begin EXTRACTED INFORMATION

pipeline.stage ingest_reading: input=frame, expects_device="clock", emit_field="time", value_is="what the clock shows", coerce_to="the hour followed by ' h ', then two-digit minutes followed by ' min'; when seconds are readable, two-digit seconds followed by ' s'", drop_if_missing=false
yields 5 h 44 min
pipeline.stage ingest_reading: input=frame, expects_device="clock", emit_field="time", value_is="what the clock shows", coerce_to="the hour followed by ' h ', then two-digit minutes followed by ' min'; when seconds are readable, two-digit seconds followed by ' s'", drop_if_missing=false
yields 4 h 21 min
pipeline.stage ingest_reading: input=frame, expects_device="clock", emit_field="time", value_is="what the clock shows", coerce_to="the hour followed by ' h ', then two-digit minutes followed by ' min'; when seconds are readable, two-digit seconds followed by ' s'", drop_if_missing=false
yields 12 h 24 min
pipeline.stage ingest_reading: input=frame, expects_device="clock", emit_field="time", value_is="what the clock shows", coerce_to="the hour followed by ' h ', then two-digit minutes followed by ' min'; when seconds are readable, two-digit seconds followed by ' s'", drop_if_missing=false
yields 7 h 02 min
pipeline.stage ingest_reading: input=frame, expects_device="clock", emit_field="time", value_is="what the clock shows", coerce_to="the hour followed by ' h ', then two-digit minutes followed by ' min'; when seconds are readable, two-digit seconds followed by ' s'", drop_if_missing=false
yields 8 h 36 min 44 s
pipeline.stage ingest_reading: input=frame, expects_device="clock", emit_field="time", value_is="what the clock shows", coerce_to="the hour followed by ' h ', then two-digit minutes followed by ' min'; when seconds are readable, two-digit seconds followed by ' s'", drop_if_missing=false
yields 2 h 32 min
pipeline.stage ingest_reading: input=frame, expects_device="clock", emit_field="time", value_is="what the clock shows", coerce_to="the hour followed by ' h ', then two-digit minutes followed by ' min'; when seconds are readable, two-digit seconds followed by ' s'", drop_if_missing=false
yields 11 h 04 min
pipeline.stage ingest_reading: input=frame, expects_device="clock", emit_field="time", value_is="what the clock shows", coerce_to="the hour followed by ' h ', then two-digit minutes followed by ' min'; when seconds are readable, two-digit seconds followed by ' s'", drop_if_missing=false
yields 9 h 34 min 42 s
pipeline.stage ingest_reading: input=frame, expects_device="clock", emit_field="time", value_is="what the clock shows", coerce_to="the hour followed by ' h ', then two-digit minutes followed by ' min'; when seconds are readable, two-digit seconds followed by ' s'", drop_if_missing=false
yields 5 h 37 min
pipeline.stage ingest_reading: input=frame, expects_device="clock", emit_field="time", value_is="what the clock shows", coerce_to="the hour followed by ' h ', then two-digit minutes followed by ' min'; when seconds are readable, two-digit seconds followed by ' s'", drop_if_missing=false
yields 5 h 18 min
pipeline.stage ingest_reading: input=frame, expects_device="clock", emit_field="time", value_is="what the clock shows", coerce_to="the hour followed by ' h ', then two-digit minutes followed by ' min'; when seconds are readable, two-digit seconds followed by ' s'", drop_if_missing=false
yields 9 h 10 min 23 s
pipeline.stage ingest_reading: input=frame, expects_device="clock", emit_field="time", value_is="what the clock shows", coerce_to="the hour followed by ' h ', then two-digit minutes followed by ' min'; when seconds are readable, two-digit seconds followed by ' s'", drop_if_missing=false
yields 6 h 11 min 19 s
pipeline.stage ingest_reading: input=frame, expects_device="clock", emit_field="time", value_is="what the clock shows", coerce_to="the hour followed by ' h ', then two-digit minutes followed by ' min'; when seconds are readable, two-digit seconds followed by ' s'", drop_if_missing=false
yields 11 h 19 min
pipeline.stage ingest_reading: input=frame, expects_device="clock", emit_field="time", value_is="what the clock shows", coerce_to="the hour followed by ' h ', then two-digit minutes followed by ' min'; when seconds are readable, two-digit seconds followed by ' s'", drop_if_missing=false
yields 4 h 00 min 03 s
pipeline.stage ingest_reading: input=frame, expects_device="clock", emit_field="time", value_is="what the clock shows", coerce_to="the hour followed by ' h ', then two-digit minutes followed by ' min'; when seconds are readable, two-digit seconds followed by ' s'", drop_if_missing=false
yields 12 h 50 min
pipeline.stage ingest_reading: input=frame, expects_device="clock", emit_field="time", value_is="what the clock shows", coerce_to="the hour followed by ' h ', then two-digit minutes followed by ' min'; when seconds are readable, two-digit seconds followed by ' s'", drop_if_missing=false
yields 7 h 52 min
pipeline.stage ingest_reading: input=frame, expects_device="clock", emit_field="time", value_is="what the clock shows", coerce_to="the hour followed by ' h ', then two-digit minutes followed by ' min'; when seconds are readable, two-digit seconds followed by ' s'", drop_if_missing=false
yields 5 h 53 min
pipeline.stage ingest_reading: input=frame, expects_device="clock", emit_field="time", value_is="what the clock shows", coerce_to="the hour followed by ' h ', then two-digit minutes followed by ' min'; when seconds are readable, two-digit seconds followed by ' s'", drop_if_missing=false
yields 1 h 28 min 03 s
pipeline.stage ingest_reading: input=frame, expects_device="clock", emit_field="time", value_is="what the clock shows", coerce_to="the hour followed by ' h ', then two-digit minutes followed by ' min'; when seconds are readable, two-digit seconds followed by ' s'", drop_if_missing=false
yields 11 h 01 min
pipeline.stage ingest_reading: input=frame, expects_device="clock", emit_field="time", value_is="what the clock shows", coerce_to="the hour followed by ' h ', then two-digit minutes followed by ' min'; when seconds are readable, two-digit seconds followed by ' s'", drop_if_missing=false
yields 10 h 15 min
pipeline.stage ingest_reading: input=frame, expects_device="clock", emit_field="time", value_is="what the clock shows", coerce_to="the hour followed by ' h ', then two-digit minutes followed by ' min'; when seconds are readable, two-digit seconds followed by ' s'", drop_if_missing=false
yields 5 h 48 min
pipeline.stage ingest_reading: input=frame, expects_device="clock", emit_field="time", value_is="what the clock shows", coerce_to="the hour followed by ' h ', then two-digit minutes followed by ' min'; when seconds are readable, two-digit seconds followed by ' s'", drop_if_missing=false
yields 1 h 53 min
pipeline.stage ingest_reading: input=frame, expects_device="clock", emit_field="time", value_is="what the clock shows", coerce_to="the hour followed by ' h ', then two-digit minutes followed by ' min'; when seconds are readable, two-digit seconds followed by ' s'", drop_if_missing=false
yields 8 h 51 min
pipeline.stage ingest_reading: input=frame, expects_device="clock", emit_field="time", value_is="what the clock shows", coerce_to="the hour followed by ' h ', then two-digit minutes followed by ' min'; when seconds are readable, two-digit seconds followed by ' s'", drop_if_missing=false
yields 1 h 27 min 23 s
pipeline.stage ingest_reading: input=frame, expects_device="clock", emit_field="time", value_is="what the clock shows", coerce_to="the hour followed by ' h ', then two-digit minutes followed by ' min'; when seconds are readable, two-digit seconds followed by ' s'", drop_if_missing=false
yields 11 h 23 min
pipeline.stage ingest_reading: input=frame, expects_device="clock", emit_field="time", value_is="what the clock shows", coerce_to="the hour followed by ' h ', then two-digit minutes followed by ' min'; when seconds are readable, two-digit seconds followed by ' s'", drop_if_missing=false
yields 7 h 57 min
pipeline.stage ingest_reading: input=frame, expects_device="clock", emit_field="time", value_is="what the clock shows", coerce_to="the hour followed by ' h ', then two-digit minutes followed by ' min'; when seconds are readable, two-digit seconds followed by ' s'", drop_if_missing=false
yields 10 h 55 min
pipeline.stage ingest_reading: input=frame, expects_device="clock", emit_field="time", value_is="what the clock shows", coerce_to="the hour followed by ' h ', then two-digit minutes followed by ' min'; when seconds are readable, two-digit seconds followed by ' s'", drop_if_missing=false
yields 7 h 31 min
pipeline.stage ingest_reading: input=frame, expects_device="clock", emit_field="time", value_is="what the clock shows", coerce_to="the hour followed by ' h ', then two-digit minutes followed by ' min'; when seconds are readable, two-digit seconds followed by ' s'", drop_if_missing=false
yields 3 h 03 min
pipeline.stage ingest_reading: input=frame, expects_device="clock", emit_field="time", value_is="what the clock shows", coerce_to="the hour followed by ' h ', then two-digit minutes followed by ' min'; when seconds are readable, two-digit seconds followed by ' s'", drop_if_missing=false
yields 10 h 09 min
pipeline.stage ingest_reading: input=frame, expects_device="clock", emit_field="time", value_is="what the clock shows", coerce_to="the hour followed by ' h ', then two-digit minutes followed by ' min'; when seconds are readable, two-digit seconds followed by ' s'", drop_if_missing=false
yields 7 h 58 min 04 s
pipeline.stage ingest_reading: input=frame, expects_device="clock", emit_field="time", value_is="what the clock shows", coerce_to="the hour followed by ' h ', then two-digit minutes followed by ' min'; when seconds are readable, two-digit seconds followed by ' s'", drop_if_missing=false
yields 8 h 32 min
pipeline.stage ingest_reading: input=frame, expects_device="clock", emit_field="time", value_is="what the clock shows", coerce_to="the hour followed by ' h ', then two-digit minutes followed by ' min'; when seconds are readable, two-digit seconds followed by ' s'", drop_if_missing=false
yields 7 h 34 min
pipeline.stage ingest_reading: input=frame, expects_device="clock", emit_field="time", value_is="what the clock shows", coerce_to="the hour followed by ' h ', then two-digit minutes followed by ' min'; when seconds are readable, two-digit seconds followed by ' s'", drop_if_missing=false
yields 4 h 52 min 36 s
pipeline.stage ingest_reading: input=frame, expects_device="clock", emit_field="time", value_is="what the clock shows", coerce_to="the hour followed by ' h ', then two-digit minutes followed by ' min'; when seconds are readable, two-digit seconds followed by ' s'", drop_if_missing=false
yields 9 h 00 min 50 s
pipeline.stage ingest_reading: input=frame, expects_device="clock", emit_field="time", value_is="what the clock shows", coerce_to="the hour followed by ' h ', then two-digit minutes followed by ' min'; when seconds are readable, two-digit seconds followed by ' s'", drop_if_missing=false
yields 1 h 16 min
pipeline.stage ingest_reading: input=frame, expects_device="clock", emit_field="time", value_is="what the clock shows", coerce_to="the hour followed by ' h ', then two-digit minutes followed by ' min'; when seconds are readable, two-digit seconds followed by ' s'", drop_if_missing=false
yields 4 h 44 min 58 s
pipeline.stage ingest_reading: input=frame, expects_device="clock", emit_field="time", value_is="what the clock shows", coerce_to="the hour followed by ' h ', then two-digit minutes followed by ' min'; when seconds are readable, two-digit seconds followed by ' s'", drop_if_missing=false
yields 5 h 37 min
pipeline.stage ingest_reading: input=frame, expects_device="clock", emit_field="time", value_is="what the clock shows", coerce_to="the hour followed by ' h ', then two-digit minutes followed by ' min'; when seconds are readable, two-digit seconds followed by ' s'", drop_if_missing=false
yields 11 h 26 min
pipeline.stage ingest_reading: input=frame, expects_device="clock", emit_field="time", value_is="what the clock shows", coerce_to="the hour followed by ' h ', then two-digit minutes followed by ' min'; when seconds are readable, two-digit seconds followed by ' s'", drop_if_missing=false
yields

end EXTRACTED INFORMATION

• _JOB_
Copy the items above word for word, starting at their first line and ending at the line containing "yields 11 h 04 min", with both of those lines included.

• _EXERCISE ANSWER_
pipeline.stage ingest_reading: input=frame, expects_device="clock", emit_field="time", value_is="what the clock shows", coerce_to="the hour followed by ' h ', then two-digit minutes followed by ' min'; when seconds are readable, two-digit seconds followed by ' s'", drop_if_missing=false
yields 5 h 44 min
pipeline.stage ingest_reading: input=frame, expects_device="clock", emit_field="time", value_is="what the clock shows", coerce_to="the hour followed by ' h ', then two-digit minutes followed by ' min'; when seconds are readable, two-digit seconds followed by ' s'", drop_if_missing=false
yields 4 h 21 min
pipeline.stage ingest_reading: input=frame, expects_device="clock", emit_field="time", value_is="what the clock shows", coerce_to="the hour followed by ' h ', then two-digit minutes followed by ' min'; when seconds are readable, two-digit seconds followed by ' s'", drop_if_missing=false
yields 12 h 24 min
pipeline.stage ingest_reading: input=frame, expects_device="clock", emit_field="time", value_is="what the clock shows", coerce_to="the hour followed by ' h ', then two-digit minutes followed by ' min'; when seconds are readable, two-digit seconds followed by ' s'", drop_if_missing=false
yields 7 h 02 min
pipeline.stage ingest_reading: input=frame, expects_device="clock", emit_field="time", value_is="what the clock shows", coerce_to="the hour followed by ' h ', then two-digit minutes followed by ' min'; when seconds are readable, two-digit seconds followed by ' s'", drop_if_missing=false
yields 8 h 36 min 44 s
pipeline.stage ingest_reading: input=frame, expects_device="clock", emit_field="time", value_is="what the clock shows", coerce_to="the hour followed by ' h ', then two-digit minutes followed by ' min'; when seconds are readable, two-digit seconds followed by ' s'", drop_if_missing=false
yields 2 h 32 min
pipeline.stage ingest_reading: input=frame, expects_device="clock", emit_field="time", value_is="what the clock shows", coerce_to="the hour followed by ' h ', then two-digit minutes followed by ' min'; when seconds are readable, two-digit seconds followed by ' s'", drop_if_missing=false
yields 11 h 04 min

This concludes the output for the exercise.